Transcribe the full listing without changing a word, and omit its pictures.

+++ SOURCE MATERIAL

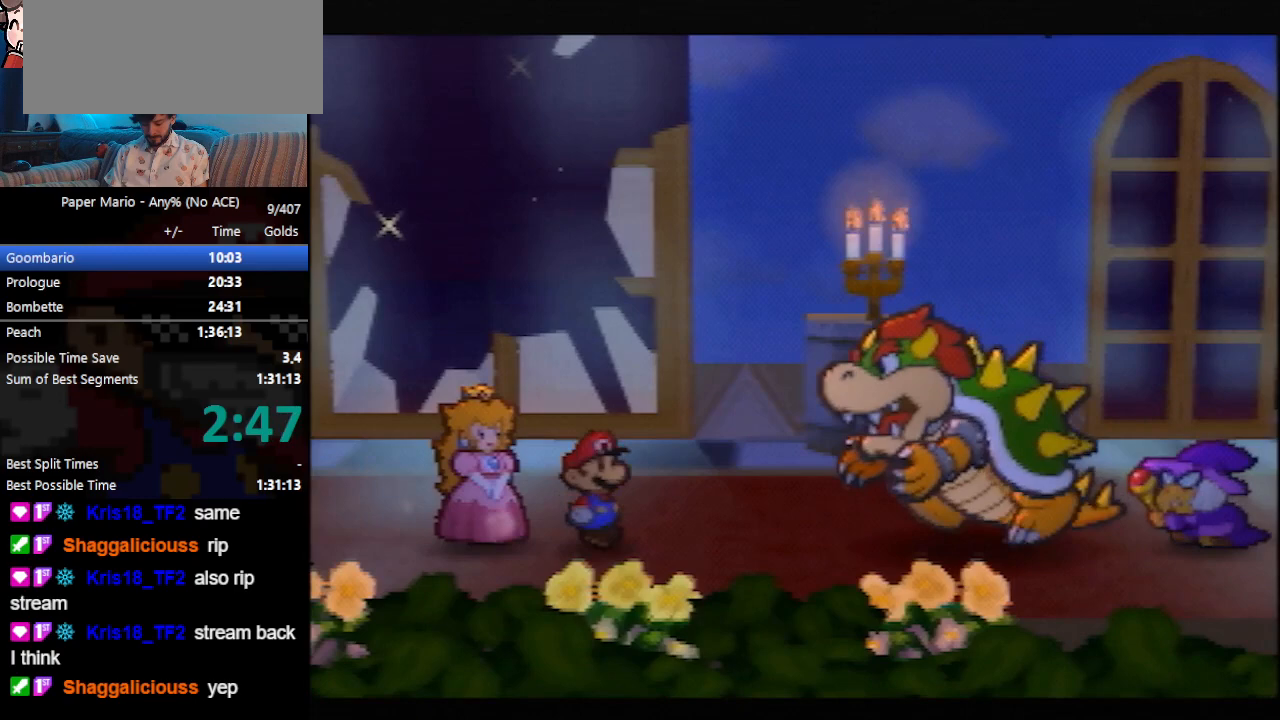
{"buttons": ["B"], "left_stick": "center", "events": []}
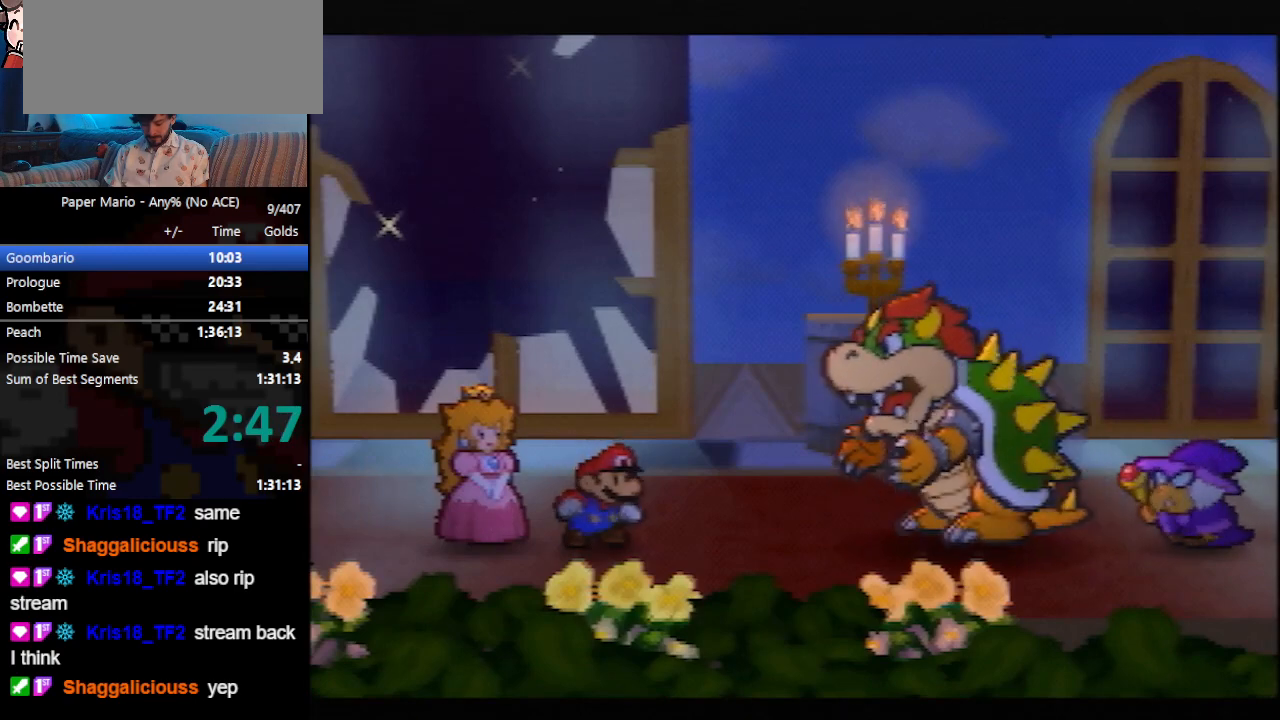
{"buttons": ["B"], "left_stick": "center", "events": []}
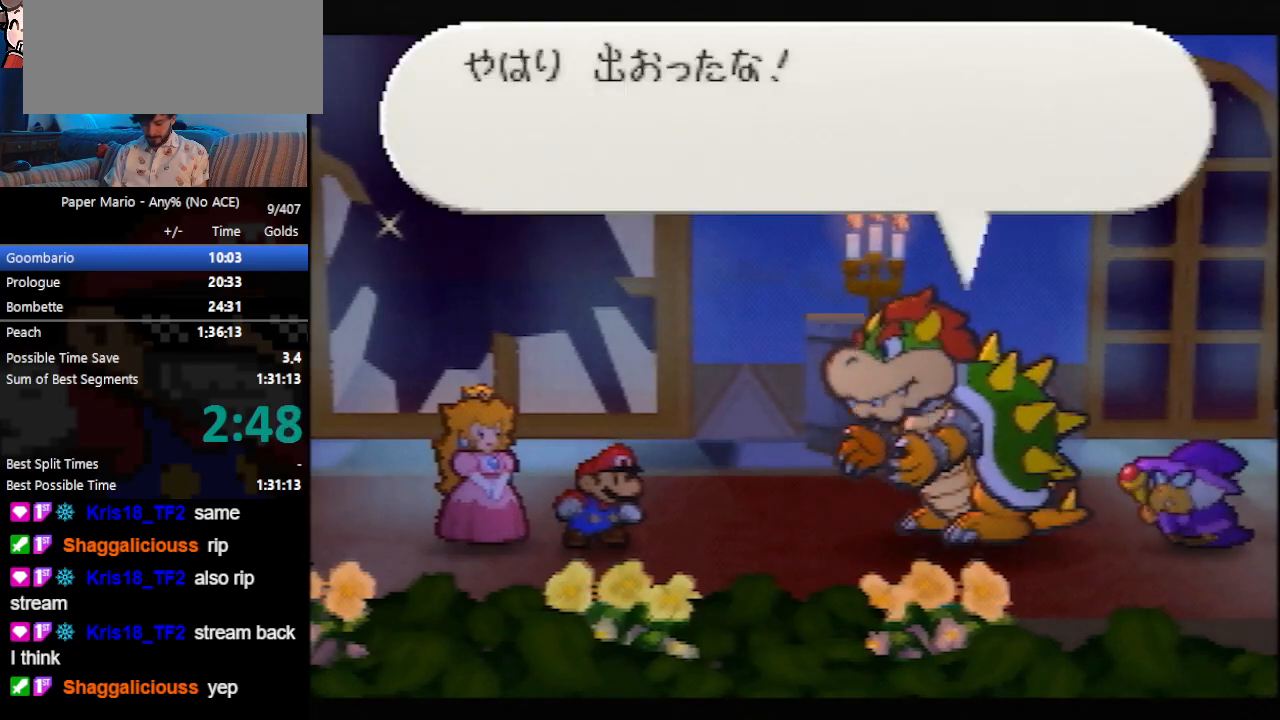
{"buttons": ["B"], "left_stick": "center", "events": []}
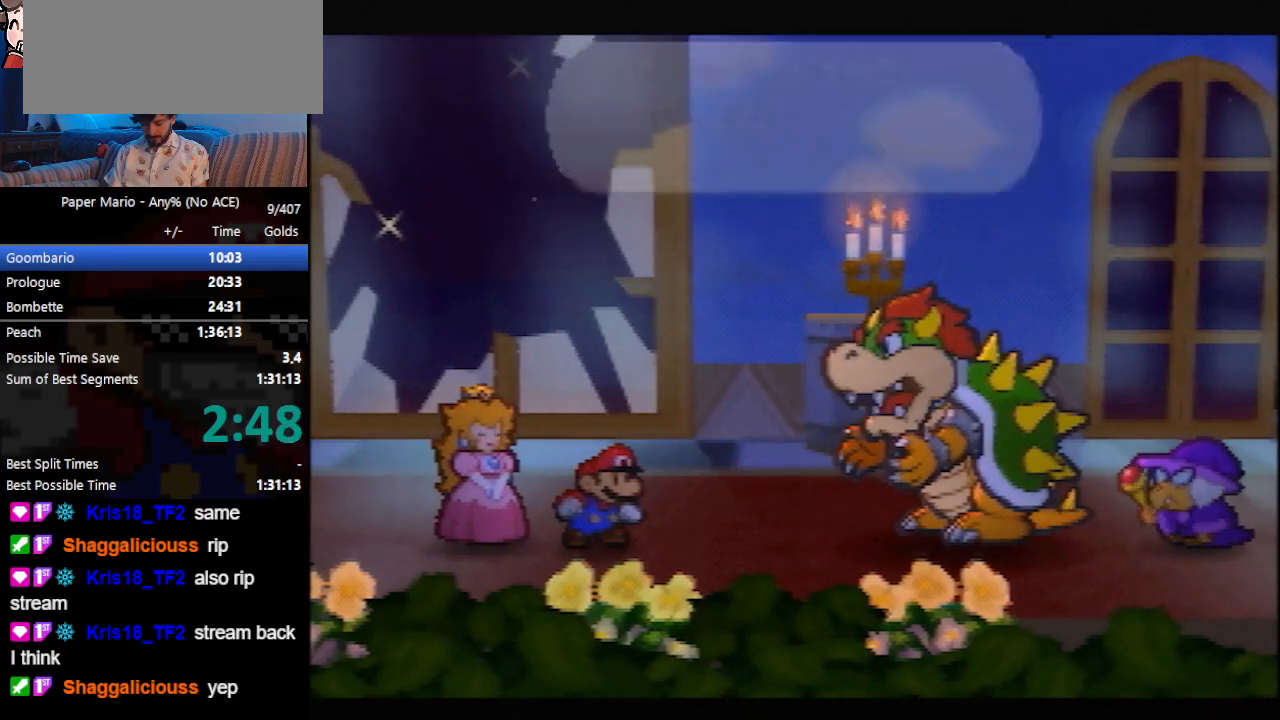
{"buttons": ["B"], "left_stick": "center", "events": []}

++++++

• _TASK SOLUTION_
{"buttons": ["B"], "left_stick": "center", "events": []}
{"buttons": ["B"], "left_stick": "center", "events": []}
{"buttons": ["B"], "left_stick": "center", "events": []}
{"buttons": ["B"], "left_stick": "center", "events": []}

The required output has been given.